## [Exercise instructions]
Arrange the text of all the rows below as a JSON list of strings, one string per line, leaving out blank lines.

Provided records: Begin

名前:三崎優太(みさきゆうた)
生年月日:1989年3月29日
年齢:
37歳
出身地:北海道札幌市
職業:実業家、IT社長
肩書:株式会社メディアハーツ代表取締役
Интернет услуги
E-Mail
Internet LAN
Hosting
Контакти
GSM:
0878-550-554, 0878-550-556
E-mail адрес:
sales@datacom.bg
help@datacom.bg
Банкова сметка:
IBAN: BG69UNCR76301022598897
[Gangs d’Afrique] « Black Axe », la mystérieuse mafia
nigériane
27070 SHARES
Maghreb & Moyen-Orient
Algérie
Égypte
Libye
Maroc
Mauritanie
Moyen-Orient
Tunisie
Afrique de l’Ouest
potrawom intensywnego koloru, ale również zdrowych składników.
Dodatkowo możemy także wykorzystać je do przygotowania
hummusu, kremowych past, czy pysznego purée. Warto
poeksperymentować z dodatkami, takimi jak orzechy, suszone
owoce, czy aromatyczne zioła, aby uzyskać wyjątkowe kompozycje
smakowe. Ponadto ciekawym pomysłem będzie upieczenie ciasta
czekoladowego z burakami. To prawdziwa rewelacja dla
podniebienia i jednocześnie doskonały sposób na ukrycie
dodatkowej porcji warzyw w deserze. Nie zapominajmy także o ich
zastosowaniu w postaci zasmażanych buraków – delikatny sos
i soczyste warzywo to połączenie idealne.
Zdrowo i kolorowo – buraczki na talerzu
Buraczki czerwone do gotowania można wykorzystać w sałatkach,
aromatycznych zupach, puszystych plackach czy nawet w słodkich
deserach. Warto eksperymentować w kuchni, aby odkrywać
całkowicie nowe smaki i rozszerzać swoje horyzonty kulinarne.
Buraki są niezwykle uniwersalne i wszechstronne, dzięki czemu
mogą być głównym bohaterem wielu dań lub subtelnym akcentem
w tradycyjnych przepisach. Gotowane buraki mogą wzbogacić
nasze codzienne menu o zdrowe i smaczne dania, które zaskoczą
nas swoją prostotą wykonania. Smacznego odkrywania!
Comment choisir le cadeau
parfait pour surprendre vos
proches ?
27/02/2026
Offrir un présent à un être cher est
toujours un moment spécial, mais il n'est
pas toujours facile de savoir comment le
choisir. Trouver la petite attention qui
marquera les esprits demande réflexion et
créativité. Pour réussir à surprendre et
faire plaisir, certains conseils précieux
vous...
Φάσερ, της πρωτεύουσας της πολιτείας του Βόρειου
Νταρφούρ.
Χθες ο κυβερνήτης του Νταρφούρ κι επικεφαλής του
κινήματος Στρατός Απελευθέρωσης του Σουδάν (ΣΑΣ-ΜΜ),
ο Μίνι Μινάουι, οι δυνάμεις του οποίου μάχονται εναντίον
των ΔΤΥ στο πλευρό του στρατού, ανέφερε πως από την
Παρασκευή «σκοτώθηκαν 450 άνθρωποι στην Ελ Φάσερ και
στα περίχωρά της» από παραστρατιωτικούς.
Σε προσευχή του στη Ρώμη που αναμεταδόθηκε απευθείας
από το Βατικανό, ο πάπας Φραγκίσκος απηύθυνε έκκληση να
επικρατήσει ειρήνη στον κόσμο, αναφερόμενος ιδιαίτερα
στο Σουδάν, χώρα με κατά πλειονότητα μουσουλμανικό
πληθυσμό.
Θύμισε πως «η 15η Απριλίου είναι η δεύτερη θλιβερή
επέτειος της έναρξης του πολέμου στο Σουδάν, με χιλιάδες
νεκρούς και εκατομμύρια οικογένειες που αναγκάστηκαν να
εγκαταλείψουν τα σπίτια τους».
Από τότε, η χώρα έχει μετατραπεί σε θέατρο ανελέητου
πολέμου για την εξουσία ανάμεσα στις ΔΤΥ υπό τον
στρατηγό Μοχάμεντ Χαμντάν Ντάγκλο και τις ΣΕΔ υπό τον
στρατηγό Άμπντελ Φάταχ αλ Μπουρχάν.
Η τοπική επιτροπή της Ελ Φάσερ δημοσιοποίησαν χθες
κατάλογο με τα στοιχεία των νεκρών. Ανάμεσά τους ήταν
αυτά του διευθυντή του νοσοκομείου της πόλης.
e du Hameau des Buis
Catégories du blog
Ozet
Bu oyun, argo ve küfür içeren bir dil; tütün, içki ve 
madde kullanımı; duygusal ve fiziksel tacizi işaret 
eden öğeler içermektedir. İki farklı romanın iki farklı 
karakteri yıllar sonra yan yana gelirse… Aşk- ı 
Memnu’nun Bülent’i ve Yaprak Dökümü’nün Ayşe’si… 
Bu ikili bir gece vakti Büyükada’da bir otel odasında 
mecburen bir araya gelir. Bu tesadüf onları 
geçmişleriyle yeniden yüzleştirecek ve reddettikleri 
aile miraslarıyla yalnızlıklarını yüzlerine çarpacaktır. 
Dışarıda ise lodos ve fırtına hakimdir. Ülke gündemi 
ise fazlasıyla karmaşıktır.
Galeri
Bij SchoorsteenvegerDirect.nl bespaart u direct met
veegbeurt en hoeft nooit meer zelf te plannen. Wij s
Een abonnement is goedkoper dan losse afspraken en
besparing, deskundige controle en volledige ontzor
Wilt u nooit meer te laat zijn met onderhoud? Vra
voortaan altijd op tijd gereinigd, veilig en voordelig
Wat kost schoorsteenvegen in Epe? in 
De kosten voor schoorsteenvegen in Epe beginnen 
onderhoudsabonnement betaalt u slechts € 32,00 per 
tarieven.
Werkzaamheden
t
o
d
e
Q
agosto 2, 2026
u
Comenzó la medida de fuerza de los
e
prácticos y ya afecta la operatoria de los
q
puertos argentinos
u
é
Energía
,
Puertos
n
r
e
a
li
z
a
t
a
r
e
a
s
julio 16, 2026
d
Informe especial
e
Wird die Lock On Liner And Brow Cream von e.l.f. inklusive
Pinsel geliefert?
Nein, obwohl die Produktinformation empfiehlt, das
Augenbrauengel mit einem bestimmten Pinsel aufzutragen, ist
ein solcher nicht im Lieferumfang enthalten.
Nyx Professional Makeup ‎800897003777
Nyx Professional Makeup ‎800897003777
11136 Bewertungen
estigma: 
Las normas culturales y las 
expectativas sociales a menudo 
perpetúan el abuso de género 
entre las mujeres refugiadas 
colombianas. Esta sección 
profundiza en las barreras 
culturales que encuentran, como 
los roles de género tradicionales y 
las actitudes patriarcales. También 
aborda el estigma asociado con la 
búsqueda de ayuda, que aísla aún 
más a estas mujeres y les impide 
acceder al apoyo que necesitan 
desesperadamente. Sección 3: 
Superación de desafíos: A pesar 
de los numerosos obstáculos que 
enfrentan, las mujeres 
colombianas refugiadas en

Provided records: End

## [Answer to the problem]
[
  "名前:三崎優太(みさきゆうた)",
  "生年月日:1989年3月29日",
  "年齢:",
  "37歳",
  "出身地:北海道札幌市",
  "職業:実業家、IT社長",
  "肩書:株式会社メディアハーツ代表取締役",
  "Интернет услуги",
  "E-Mail",
  "Internet LAN",
  "Hosting",
  "Контакти",
  "GSM:",
  "0878-550-554, 0878-550-556",
  "E-mail адрес:",
  "sales@datacom.bg",
  "help@datacom.bg",
  "Банкова сметка:",
  "IBAN: BG69UNCR76301022598897",
  "[Gangs d’Afrique] « Black Axe », la mystérieuse mafia",
  "nigériane",
  "27070 SHARES",
  "Maghreb & Moyen-Orient",
  "Algérie",
  "Égypte",
  "Libye",
  "Maroc",
  "Mauritanie",
  "Moyen-Orient",
  "Tunisie",
  "Afrique de l’Ouest",
  "potrawom intensywnego koloru, ale również zdrowych składników.",
  "Dodatkowo możemy także wykorzystać je do przygotowania",
  "hummusu, kremowych past, czy pysznego purée. Warto",
  "poeksperymentować z dodatkami, takimi jak orzechy, suszone",
  "owoce, czy aromatyczne zioła, aby uzyskać wyjątkowe kompozycje",
  "smakowe. Ponadto ciekawym pomysłem będzie upieczenie ciasta",
  "czekoladowego z burakami. To prawdziwa rewelacja dla",
  "podniebienia i jednocześnie doskonały sposób na ukrycie",
  "dodatkowej porcji warzyw w deserze. Nie zapominajmy także o ich",
  "zastosowaniu w postaci zasmażanych buraków – delikatny sos",
  "i soczyste warzywo to połączenie idealne.",
  "Zdrowo i kolorowo – buraczki na talerzu",
  "Buraczki czerwone do gotowania można wykorzystać w sałatkach,",
  "aromatycznych zupach, puszystych plackach czy nawet w słodkich",
  "deserach. Warto eksperymentować w kuchni, aby odkrywać",
  "całkowicie nowe smaki i rozszerzać swoje horyzonty kulinarne.",
  "Buraki są niezwykle uniwersalne i wszechstronne, dzięki czemu",
  "mogą być głównym bohaterem wielu dań lub subtelnym akcentem",
  "w tradycyjnych przepisach. Gotowane buraki mogą wzbogacić",
  "nasze codzienne menu o zdrowe i smaczne dania, które zaskoczą",
  "nas swoją prostotą wykonania. Smacznego odkrywania!",
  "Comment choisir le cadeau",
  "parfait pour surprendre vos",
  "proches ?",
  "27/02/2026",
  "Offrir un présent à un être cher est",
  "toujours un moment spécial, mais il n'est",
  "pas toujours facile de savoir comment le",
  "choisir. Trouver la petite attention qui",
  "marquera les esprits demande réflexion et",
  "créativité. Pour réussir à surprendre et",
  "faire plaisir, certains conseils précieux",
  "vous...",
  "Φάσερ, της πρωτεύουσας της πολιτείας του Βόρειου",
  "Νταρφούρ.",
  "Χθες ο κυβερνήτης του Νταρφούρ κι επικεφαλής του",
  "κινήματος Στρατός Απελευθέρωσης του Σουδάν (ΣΑΣ-ΜΜ),",
  "ο Μίνι Μινάουι, οι δυνάμεις του οποίου μάχονται εναντίον",
  "των ΔΤΥ στο πλευρό του στρατού, ανέφερε πως από την",
  "Παρασκευή «σκοτώθηκαν 450 άνθρωποι στην Ελ Φάσερ και",
  "στα περίχωρά της» από παραστρατιωτικούς.",
  "Σε προσευχή του στη Ρώμη που αναμεταδόθηκε απευθείας",
  "από το Βατικανό, ο πάπας Φραγκίσκος απηύθυνε έκκληση να",
  "επικρατήσει ειρήνη στον κόσμο, αναφερόμενος ιδιαίτερα",
  "στο Σουδάν, χώρα με κατά πλειονότητα μουσουλμανικό",
  "πληθυσμό.",
  "Θύμισε πως «η 15η Απριλίου είναι η δεύτερη θλιβερή",
  "επέτειος της έναρξης του πολέμου στο Σουδάν, με χιλιάδες",
  "νεκρούς και εκατομμύρια οικογένειες που αναγκάστηκαν να",
  "εγκαταλείψουν τα σπίτια τους».",
  "Από τότε, η χώρα έχει μετατραπεί σε θέατρο ανελέητου",
  "πολέμου για την εξουσία ανάμεσα στις ΔΤΥ υπό τον",
  "στρατηγό Μοχάμεντ Χαμντάν Ντάγκλο και τις ΣΕΔ υπό τον",
  "στρατηγό Άμπντελ Φάταχ αλ Μπουρχάν.",
  "Η τοπική επιτροπή της Ελ Φάσερ δημοσιοποίησαν χθες",
  "κατάλογο με τα στοιχεία των νεκρών. Ανάμεσά τους ήταν",
  "αυτά του διευθυντή του νοσοκομείου της πόλης.",
  "e du Hameau des Buis",
  "Catégories du blog",
  "Ozet",
  "Bu oyun, argo ve küfür içeren bir dil; tütün, içki ve ",
  "madde kullanımı; duygusal ve fiziksel tacizi işaret ",
  "eden öğeler içermektedir. İki farklı romanın iki farklı ",
  "karakteri yıllar sonra yan yana gelirse… Aşk- ı ",
  "Memnu’nun Bülent’i ve Yaprak Dökümü’nün Ayşe’si… ",
  "Bu ikili bir gece vakti Büyükada’da bir otel odasında ",
  "mecburen bir araya gelir. Bu tesadüf onları ",
  "geçmişleriyle yeniden yüzleştirecek ve reddettikleri ",
  "aile miraslarıyla yalnızlıklarını yüzlerine çarpacaktır. ",
  "Dışarıda ise lodos ve fırtına hakimdir. Ülke gündemi ",
  "ise fazlasıyla karmaşıktır.",
  "Galeri",
  "Bij SchoorsteenvegerDirect.nl bespaart u direct met",
  "veegbeurt en hoeft nooit meer zelf te plannen. Wij s",
  "Een abonnement is goedkoper dan losse afspraken en",
  "besparing, deskundige controle en volledige ontzor",
  "Wilt u nooit meer te laat zijn met onderhoud? Vra",
  "voortaan altijd op tijd gereinigd, veilig en voordelig",
  "Wat kost schoorsteenvegen in Epe? in ",
  "De kosten voor schoorsteenvegen in Epe beginnen ",
  "onderhoudsabonnement betaalt u slechts € 32,00 per ",
  "tarieven.",
  "Werkzaamheden",
  "t",
  "o",
  "d",
  "e",
  "Q",
  "agosto 2, 2026",
  "u",
  "Comenzó la medida de fuerza de los",
  "e",
  "prácticos y ya afecta la operatoria de los",
  "q",
  "puertos argentinos",
  "u",
  "é",
  "Energía",
  ",",
  "Puertos",
  "n",
  "r",
  "e",
  "a",
  "li",
  "z",
  "a",
  "t",
  "a",
  "r",
  "e",
  "a",
  "s",
  "julio 16, 2026",
  "d",
  "Informe especial",
  "e",
  "Wird die Lock On Liner And Brow Cream von e.l.f. inklusive",
  "Pinsel geliefert?",
  "Nein, obwohl die Produktinformation empfiehlt, das",
  "Augenbrauengel mit einem bestimmten Pinsel aufzutragen, ist",
  "ein solcher nicht im Lieferumfang enthalten.",
  "Nyx Professional Makeup ‎800897003777",
  "Nyx Professional Makeup ‎800897003777",
  "11136 Bewertungen",
  "estigma: ",
  "Las normas culturales y las ",
  "expectativas sociales a menudo ",
  "perpetúan el abuso de género ",
  "entre las mujeres refugiadas ",
  "colombianas. Esta sección ",
  "profundiza en las barreras ",
  "culturales que encuentran, como ",
  "los roles de género tradicionales y ",
  "las actitudes patriarcales. También ",
  "aborda el estigma asociado con la ",
  "búsqueda de ayuda, que aísla aún ",
  "más a estas mujeres y les impide ",
  "acceder al apoyo que necesitan ",
  "desesperadamente. Sección 3: ",
  "Superación de desafíos: A pesar ",
  "de los numerosos obstáculos que ",
  "enfrentan, las mujeres ",
  "colombianas refugiadas en"
]